Persone che hanno subito traumi, violenze, che hanno perso familiari, amici. Al Collegio Terre Sainte, dove abbiamo recentemente avviato un progetto per accogliere persone con problemi psicologici, incontriamo alcuni figli della guerra. “Mia figlia ha sofferto molto a causa della guerra. E’ diventata violenta e aggressiva”. Maryam si commuove, quando ripensa a questi anni difficili. Poi la bambina, appena è cresciuta, “ha cominciato a fare domande sulla guerra e sulla situazione, che per lei era insostenibile”.

“Sento che mia figlia non ha possibilità”. A parlare è la mamma di un’altra bambina con gravi ritardi mentali. “Al mio villaggio ero disperata: nessuno voleva giocare con lei. Poi abbiamo trovato questo posto, con altri bambini come lei: ogni giorno la aiutano a sviluppare le sue capacità e i talenti che Dio le ha dato”. Sorride, asciugandosi le lacrime.

A volte è sufficiente guardare i loro disegni, o solo vederli disegnare, per capire: “osservavo come schiacciavano forte le loro matite, per cacciare fuori i demoni che avevano dentro”, ci dice la psicologa incaricata di seguire i ragazzi. Alcuni non si fanno vedere: hanno paura di noi, paura dell’altro, forse ricordando anni di abusi e violenze. “Fortunatamente abbiamo tante storie di successo, di bambini che stanno lentamente superando i traumi”, ci racconta padre Firas Lutfi, responsabile del centro e del progetto finanziato da ATS pro Terra Sancta, mentre in macchina ci accompagna verso i quartieri più poveri della città. “Ci vorranno anni, ma non possiamo, non dobbiamo fermarci”.

Durante la visita a un quartiere della periferia, fissiamo il volto di un ragazzo rovinato dalle piaghe. In ciabatte, con un maglione verde polveroso e dei pantaloni strappati, prova a giocare con altri ragazzi vicini a lui. Nessuno vuole starci vicino, lo evitano, forse per il suo aspetto, il suo viso sporco e rovinato da grosse chiazze rosse. Pochi minuti dopo scopriamo che questo bambino ha una grave malattia e tra pochi mesi – se non si interviene subito – probabilmente morirà. “Gli altri ragazzi pensano che sia contagioso, per questo nessuno vuole stargli accanto”.

Né gli altri bambini, né lo stato.

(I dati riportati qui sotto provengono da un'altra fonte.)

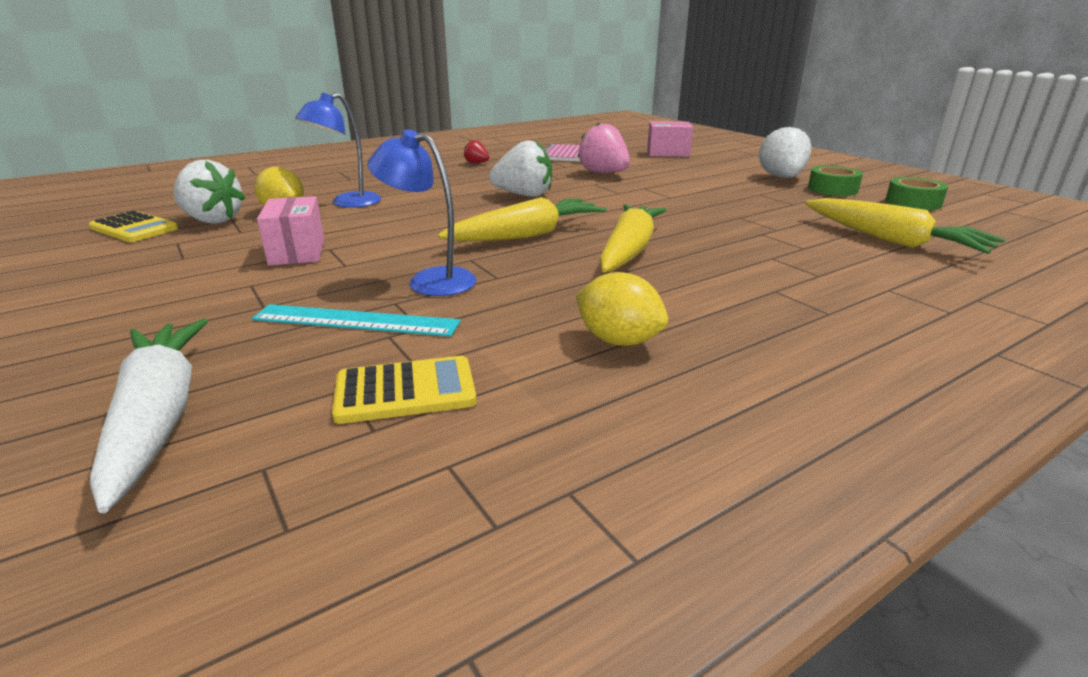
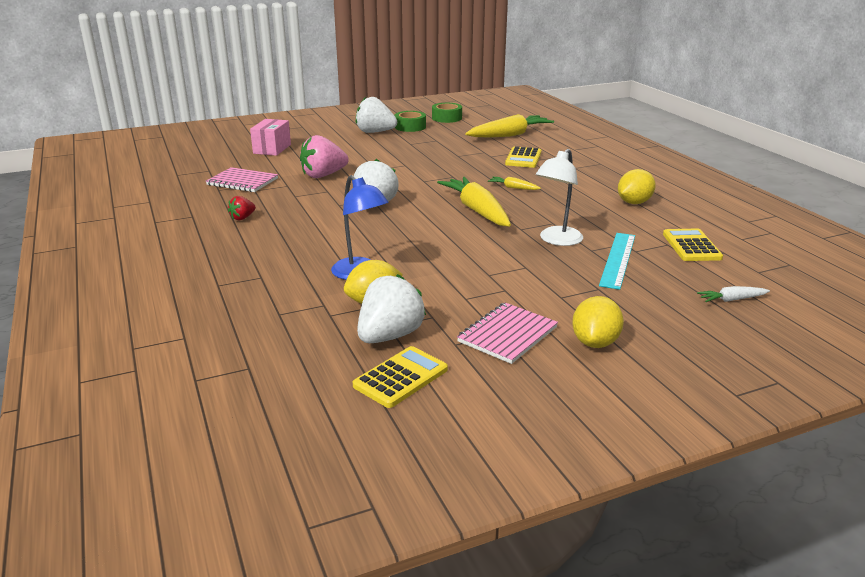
camera: 80 degrees left, 0 degrees up
(118, 303) = (595, 342): none -> yellow lemon
(158, 417) = (731, 300): white carrot -> white carrot, size x0.45
(176, 261) = (507, 334): none -> pink notebook
(297, 252) = (494, 286): pink box -> none
(430, 280) = (557, 240): blue lamp -> white lamp
(629, 250) = (513, 188): yellow carrot -> yellow carrot, size x0.45
(777, 253) = (523, 158): none -> yellow calculator

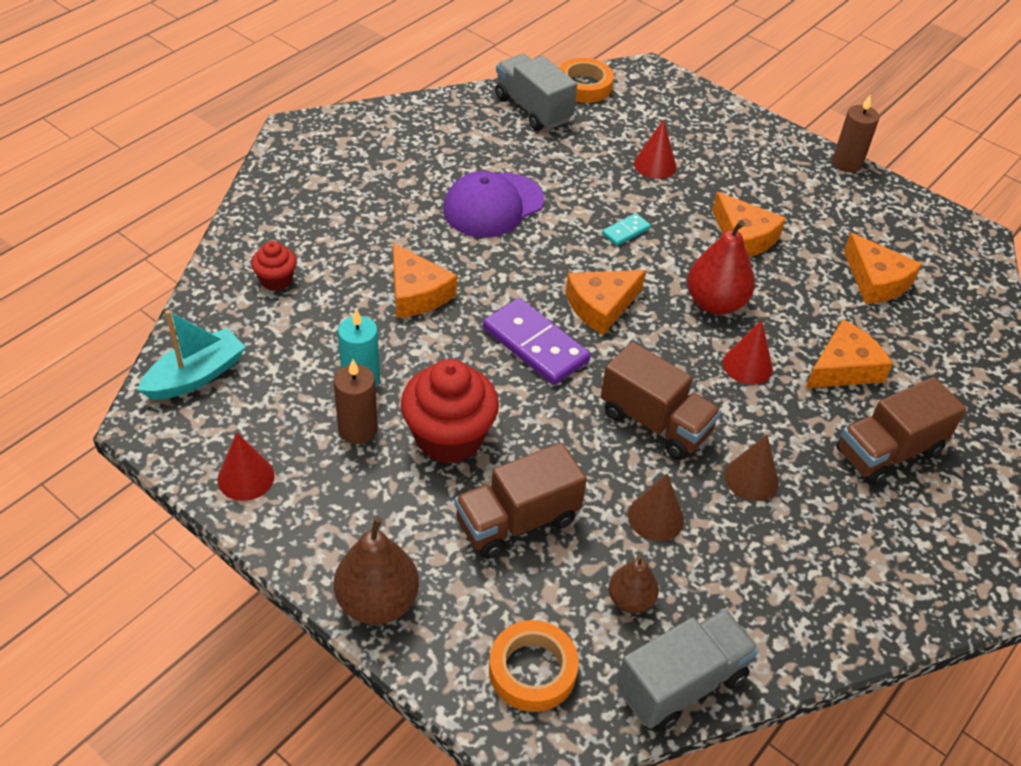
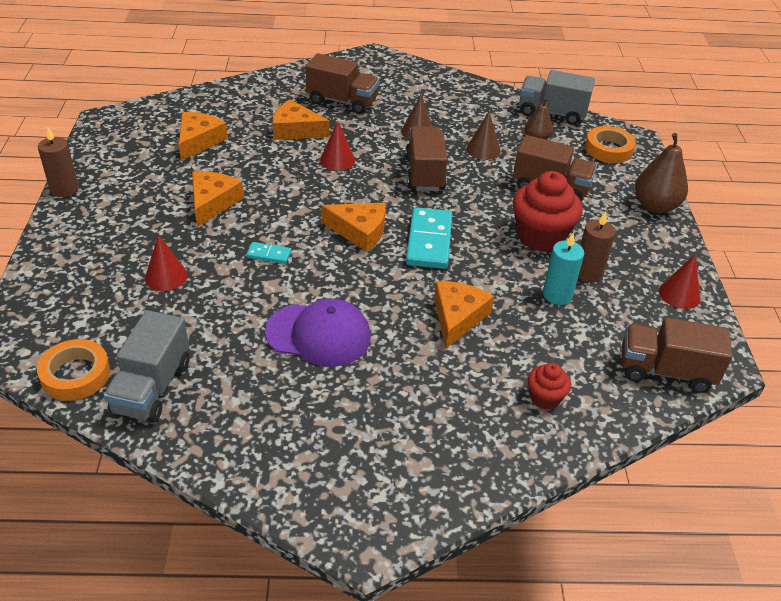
camera: 130 degrees left, 5 degrees down
(196, 376) = (665, 371): turquoise boat -> brown truck
(535, 345) = (429, 241): purple domino -> turquoise domino
(715, 303) = (297, 190): red pear -> none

Padre Firas ci accompagna in visita a questi luoghi, in visita al progetto “Un nome e un futuro”, dedicato ai bambini nati da violenza o che hanno bisogno di un supporto psicologico. Un progetto nato dall’amicizia con il Muftì di Aleppo, che incontriamo nel suo studio, accanto alla cittadella millenaria. “Ciò che ci unisce è la carità”. Riabbraccia padre Firas, un suo vecchio amico. E’ contento di stare con lui e con noi, perché abbiamo scommesso su questa via dell’accoglienza, “la via giusta”.

Tanto che – congedandoci – dice: “Non temete, chi sta dalla parte della verità, vincerà”. Probabilmente non alludeva alla vittoria militare. La sfida è ancora più grande: riguarda la vittoria di un popolo intero, sul suo futuro. E guardando quanto è stato fatto, e quanto si sta facendo per aiutare Aleppo, viene da dargli ragione.